Pertanto, se tutte le stime sono esatte, nei prossimi cinque anni lo S&P 500 dovrebbe fornire un rendimento pari al 5,2% annuo.

Ora però facciamo un passo indietro. Abbiamo detto che la variazione nel rapporto Prezzo/Utili costituisce la componente speculativa in quanto è perlopiù determinata dal sentimento prevalente tra gli investitori. In realtà non è del tutto vero. I fattori che più condizionano il P/E sono due: inflazione e tassi d'interesse. Entrambi questi elementi sono negativamente correlati con il rapporto Prezzo/Utili.
Ad esempio, se i tassi d'interesse crescono, cresce anche il rendimento offerto dalle obbligazioni AAA; di conseguenza, sempre più investitori vedranno nelle obbligazioni un investimento più vantaggioso delle azioni. I capitali si sposteranno dal mercato azionario a quello obbligazionario, determinando una discesa del primo. Se invece i tassi d'interesse declinano succederà il contrario, con conseguente crescita delle azioni. Possiamo osservare questa realtà nel seguente grafico.

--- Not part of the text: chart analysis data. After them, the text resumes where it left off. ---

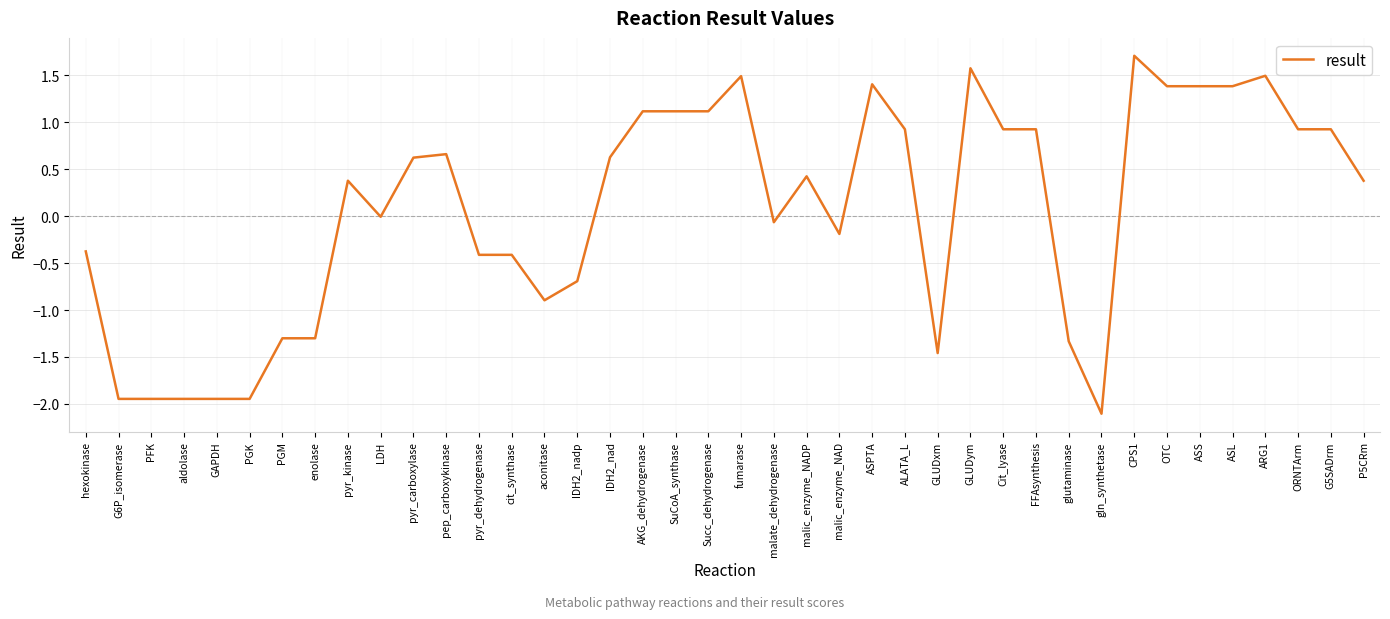

What position from the left is P5CRm?

40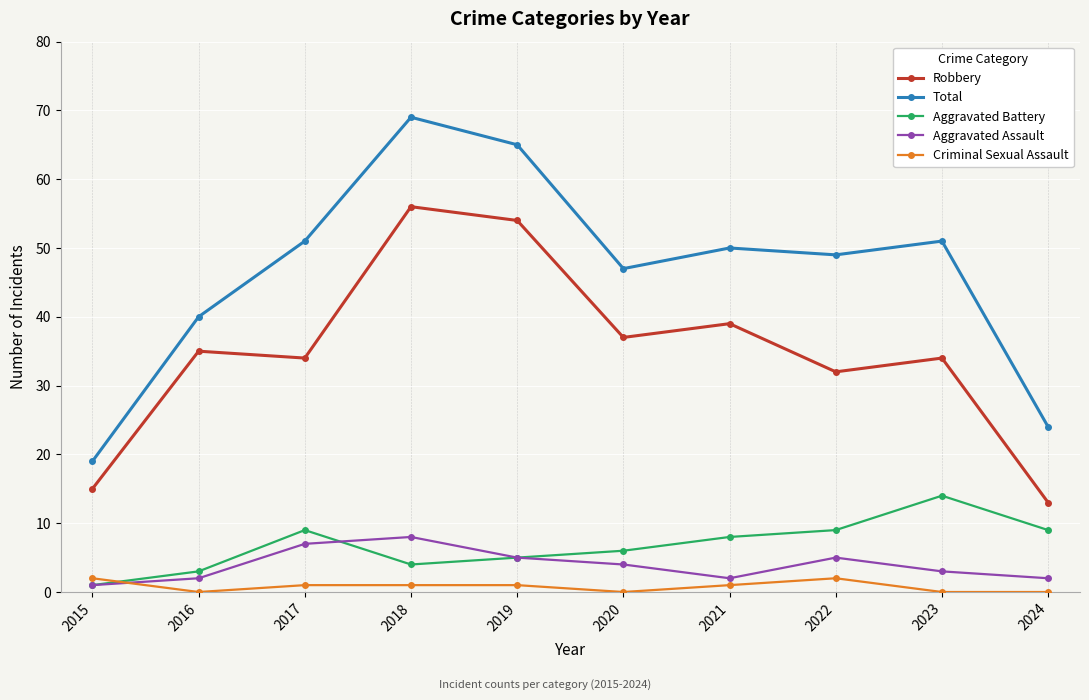

The value of Aggravated Battery at 2022 is 9. True or false?

True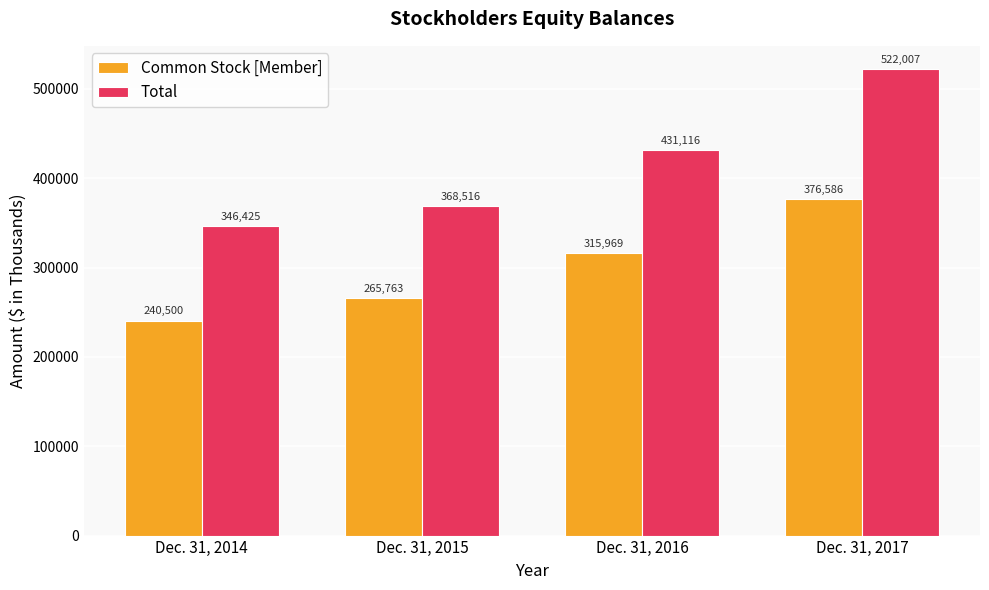

What are all the series names shown in the legend?

Common Stock [Member], Total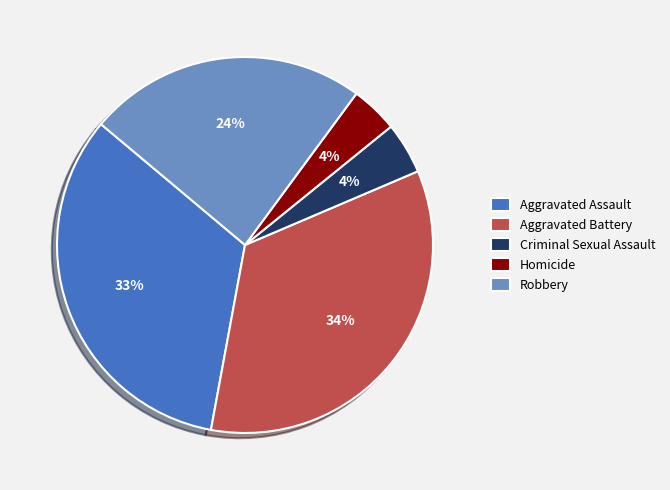

The Criminal Sexual Assault slice represents 4% of the pie. True or false?

True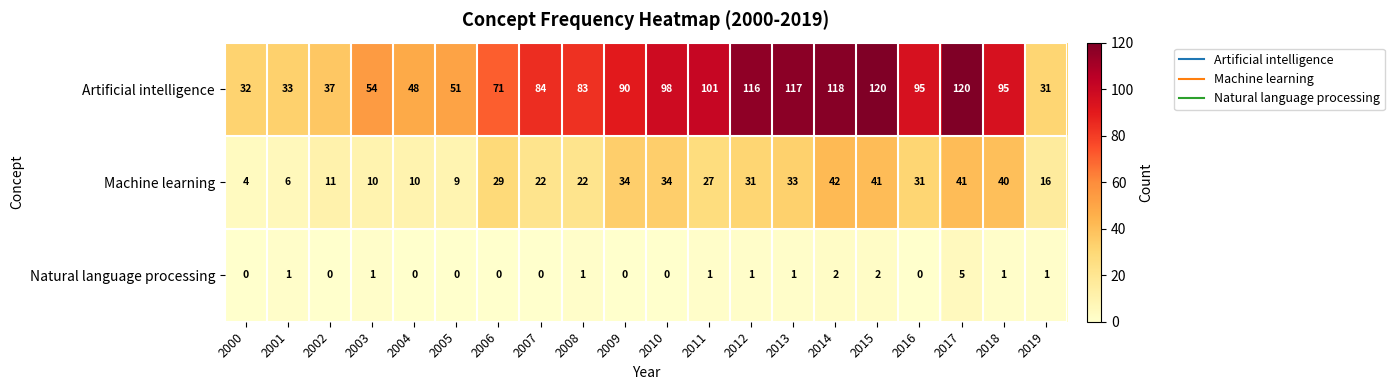

Rank the series by their maximum value, from lowest to highest.

Natural language processing, Machine learning, Artificial intelligence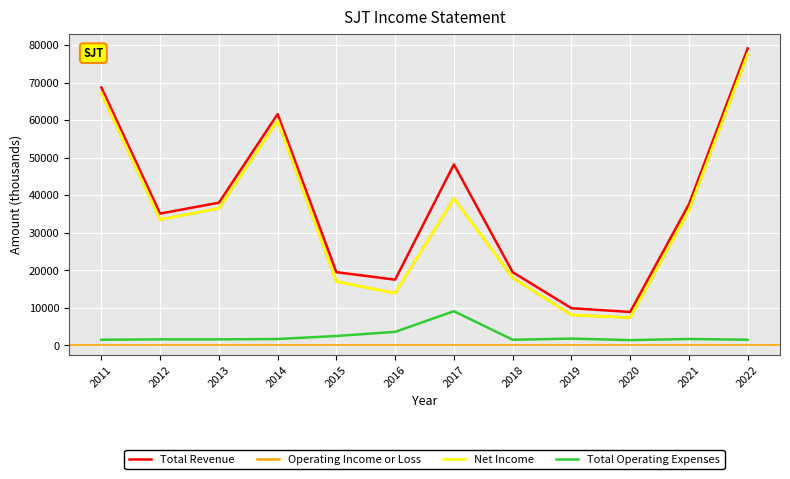

How many lines are shown in the chart?

4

E' evidente che a tassi d'interesse (sulla colonna sinistra) elevati corrispondono rapporti Prezzo/Utili  (sull'asse orizzontale) molto bassi, mentre a tassi d'interesse molto bassi corrispondono rapporti Prezzo/Utili elevati. Ogni punto azzurro rappresenta un anno.

Allo stesso modo, una crescita dell'inflazione determina una perdita di valore nell'utile per azione previsto, con conseguente declino del P/E. Se l'inflazione scende si avrà l'effetto opposto. Osserviamo come nel seguente grafico.


In questo caso la correlazione inversa è ancora più forte. Tassi d'inflazione (sull'asse orizzontale) molto bassi implicano un alto rapporto Prezzo/Utili e viceversa.

Possiamo utilizzare queste nuove informazioni per determinare in modo più preciso a che livello potrà trovarsi il rapporto Prezzo/Utili dello S&P 500 tra cinque anni. Per fare ciò ci basiamo sulle previsioni di tassi d'interesse ed inflazione. Gli economisti sono concordi nel dire che tra cinque anni l'inflazione statunitense sarà pari al 2%, mentre i tassi d'interesse dovrebbero attestarsi al 3%. Quest'ultimo valore corrisponde all'obbiettivo dichiarato dalla Federal Reserve, pertanto esso sarà superato esclusivamente in caso di un'improbabile impennata dell'inflazione. Dalla regressione lineare (linea verde) dell'ultimo grafico possiamo notare che un'inflazione al 2% è mediamente accompagnata da un rapporto Prezzo/Utili di 20. Allo stesso modo, un tasso d'interesse del 3% implica un P/E compreso tra 20 e 25. Effettuiamo una stima conservativa e supponiamo che tra cinque anni il rapporto Prezzo/Utili dello S&P 500 sarà di 20.

Ora dovremmo moltiplicare l'utile per azione previsto tra cinque anni non più per l'iniziale 17, bensì per 20. Il risultato è di 3692,2; questo nuovo valore è più alto della nostra prima stima. Se tra cinque anni lo S&P 500 sarà effettivamente pari a 3692,2, ciò implicherà un rendimento pari al 6,61% medio annuo. Aggiungiamo i dividendi ed otteniamo un ottimo 8,61% medio annuo.

E' evidente che le nostre stime possono essere soggette ad ampi errori. Esse hanno possibilità di verificarsi esclusivamente nel caso in cui ogni previsione che abbiamo effettuato si riveli veritiera. Ora vediamo un altro grafico.


Sull'asse orizzontale possiamo osservare l'iniziale rapporto tra prezzo ed utili previsti. Tale rapporto è attualmente pari a 18. Sull'asse verticale è presente il tasso di rendimento. I quadratini blu indicano il rendimento medio annuo nominale che il mercato azionario ha fornito nei sette anni successivi alla manifestazione del rapporto tra prezzo ed utili previsti presente sull'asse orizzontale. Ad esempio, ogni qualvolta tale rapporto è stato pari a 18 (proprio come ora) il rendimento offerto dal mercato nei sette anni successivi è stato mediamente pari a circa il 5%. E' un valore evidentemente molto vicino alla nostra prima stima.